L’Academy di Bitpanda è la parte educativa: guide, concetti base, glossario e percorsi introduttivi su crypto, mercati e gestione del rischio. È particolarmente utile se stai iniziando, perché chiarisce termini (volatilità, market cap, staking, wallet, ecc.) e ti aiuta a evitare errori classici, come sovraesposizione su asset singoli o aspettative irrealistiche sui rendimenti.

Ecco come la uso io per sfruttarne tutte le potenzialità:

  • partire dalle lezioni “base” e arrivare alle sezioni più operative solo dopo aver fissato concetti di rischio e gestione del portafoglio;
  • usarla come supporto prima di strumenti più complessi (launchpad, staking, prodotti tematici).

Commissioni di Bitpanda

Di seguito, ti lascio con alcune delle commissioni più rilevanti al momento di negoziare su Bitpanda.

Criptovalute

Le commissioni di Bitpanda per l'acquisto e la vendita di criptovalute sono dell'1,49%, sia per l'acquisto che per la vendita e questa commissione è incorporata nel prezzo in tempo reale quando si esegue l'operazione. Come abbiamo commentato, con il servizio di Bitpanda Ecosystem Token, potrai beneficiare di sconti sulle commissioni.

Metalli preziosi

  • Oro:
  • Acquisto: 0,5%
  • Vendita: 1%
  • Stoccaggio: Gratis i primi 20 grammi, dopo 0,0125 % a settimana.
  • Argento:
    • Acquisto: 1,49%
    • Vendita: 1,49%
    • Stoccaggio: Gratis i primi 200 grammi, dopo 0,025 % a settimana.
  • Platino:
    • Acquisto: 2,5%
    • Vendita: 2%
    • Stoccaggio: Gratis i primi 20 grammi, dopo 0,025 % a settimana

Azioni e ETF

In questo senso, Bitpanda non addebita commissioni di acquisto-vendita, né di mantenimento del conto, cambio valuta, o tariffa notturna. Diciamo che tutto il costo di investire in azioni o ETF, è incluso nel suo spread.

Ricorda che l'investimento in questo tipo di attivi, avviene tramite derivati.

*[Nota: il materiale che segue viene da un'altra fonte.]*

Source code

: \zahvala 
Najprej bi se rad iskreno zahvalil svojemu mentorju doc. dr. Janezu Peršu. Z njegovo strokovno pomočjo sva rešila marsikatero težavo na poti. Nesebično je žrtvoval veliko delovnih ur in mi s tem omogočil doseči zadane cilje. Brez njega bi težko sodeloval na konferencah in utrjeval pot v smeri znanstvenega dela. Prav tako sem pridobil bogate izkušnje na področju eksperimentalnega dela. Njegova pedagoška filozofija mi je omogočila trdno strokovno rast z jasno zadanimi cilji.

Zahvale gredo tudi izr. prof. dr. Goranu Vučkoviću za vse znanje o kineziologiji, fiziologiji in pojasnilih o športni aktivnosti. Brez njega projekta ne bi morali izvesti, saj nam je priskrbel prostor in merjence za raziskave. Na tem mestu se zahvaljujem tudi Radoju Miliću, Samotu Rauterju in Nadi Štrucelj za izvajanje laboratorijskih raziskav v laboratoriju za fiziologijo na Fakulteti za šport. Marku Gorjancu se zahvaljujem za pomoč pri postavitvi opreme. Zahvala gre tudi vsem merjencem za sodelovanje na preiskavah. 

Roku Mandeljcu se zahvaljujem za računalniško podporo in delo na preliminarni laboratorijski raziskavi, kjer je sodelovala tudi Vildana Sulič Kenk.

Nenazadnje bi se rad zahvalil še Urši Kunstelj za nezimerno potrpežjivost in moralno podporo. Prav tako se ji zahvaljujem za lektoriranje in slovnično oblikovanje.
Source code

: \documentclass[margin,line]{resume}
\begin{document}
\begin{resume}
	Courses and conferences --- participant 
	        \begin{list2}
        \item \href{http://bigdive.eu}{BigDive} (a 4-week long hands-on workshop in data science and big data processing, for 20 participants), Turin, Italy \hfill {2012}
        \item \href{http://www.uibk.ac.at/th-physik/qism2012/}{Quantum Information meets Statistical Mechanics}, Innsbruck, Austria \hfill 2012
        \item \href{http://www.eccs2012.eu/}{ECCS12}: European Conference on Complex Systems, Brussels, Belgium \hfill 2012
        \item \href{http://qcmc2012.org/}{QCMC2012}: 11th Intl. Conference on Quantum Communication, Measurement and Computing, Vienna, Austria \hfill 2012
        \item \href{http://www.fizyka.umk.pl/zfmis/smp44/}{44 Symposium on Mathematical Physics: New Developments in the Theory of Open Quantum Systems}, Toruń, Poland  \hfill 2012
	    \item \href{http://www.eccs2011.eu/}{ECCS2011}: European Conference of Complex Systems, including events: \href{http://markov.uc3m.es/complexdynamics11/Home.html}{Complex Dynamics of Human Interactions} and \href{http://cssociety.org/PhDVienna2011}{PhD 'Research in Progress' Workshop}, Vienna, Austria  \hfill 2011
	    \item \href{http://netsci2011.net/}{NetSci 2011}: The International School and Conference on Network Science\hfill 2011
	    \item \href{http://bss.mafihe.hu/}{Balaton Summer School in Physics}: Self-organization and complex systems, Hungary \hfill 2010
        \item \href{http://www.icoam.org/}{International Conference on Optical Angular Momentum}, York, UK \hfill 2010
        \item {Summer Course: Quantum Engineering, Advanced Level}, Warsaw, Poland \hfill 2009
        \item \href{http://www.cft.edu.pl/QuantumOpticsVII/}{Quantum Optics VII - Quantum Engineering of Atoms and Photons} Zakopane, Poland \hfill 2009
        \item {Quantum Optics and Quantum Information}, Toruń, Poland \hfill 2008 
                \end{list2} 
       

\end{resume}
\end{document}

I trasferimenti SEPA di deposito o prelievo su Bitpanda sono gratuiti.

Commissioni

commissioni su bitpanda tabella comparativa

Dalla tabella rimangono fuori due punti che vediamo di seguito.

Per scambiare le valute fiat du Bitpanda, puoi utilizzare EUR, USD, GBP, CHF, TRY, PLN, HUF, CZK, DKK, SEK. Eventuali altre valute usate con alcuni provider vengono convertite in una di queste.

Per quanto riguarda i depositi minimi, la somma è di 10 euro (o equivalenti nelle altre valute supportate) e l’importo minimo per comprare/vendere/swap crypto è 1€ (o equivalenti).

La nostra opinione su Bitpanda

Quando si parla di Bitpanda, l’impressione che emerge è quella di una piattaforma solida e “comoda”, più orientata a chi vuole un’esperienza lineare che a chi cerca l’operatività iper-tecnica.

Dalla mia esperienza nel lavorare su recensioni e confronti di piattaforme multi-asset, Bitpanda tende a convincere soprattutto per due motivi: la sensazione di avere “tutto in un posto” (crypto, indici, funzioni di automazione, servizi extra) e un’interfaccia che non spaventa chi parte da zero.

Questa percezione si vede anche nelle valutazioni: su Trustpilot il punteggio è intorno a 3,9/5 con oltre 14 mila recensioni, mentre su App Store Italia l’app si colloca attorno a 4,6/5 con oltre 2.800 valutazioni.

In sintesi, se cerchi una piattaforma “ponte” per entrare nel mondo crypto senza troppi fronzoli, Bitpanda è spesso una scelta sensata; se invece fai trading frequente o vuoi condizioni tipiche da exchange puro, le critiche più ricorrenti (costi/spread e convenienza su operatività intensa) diventano un punto da pesare con più attenzione.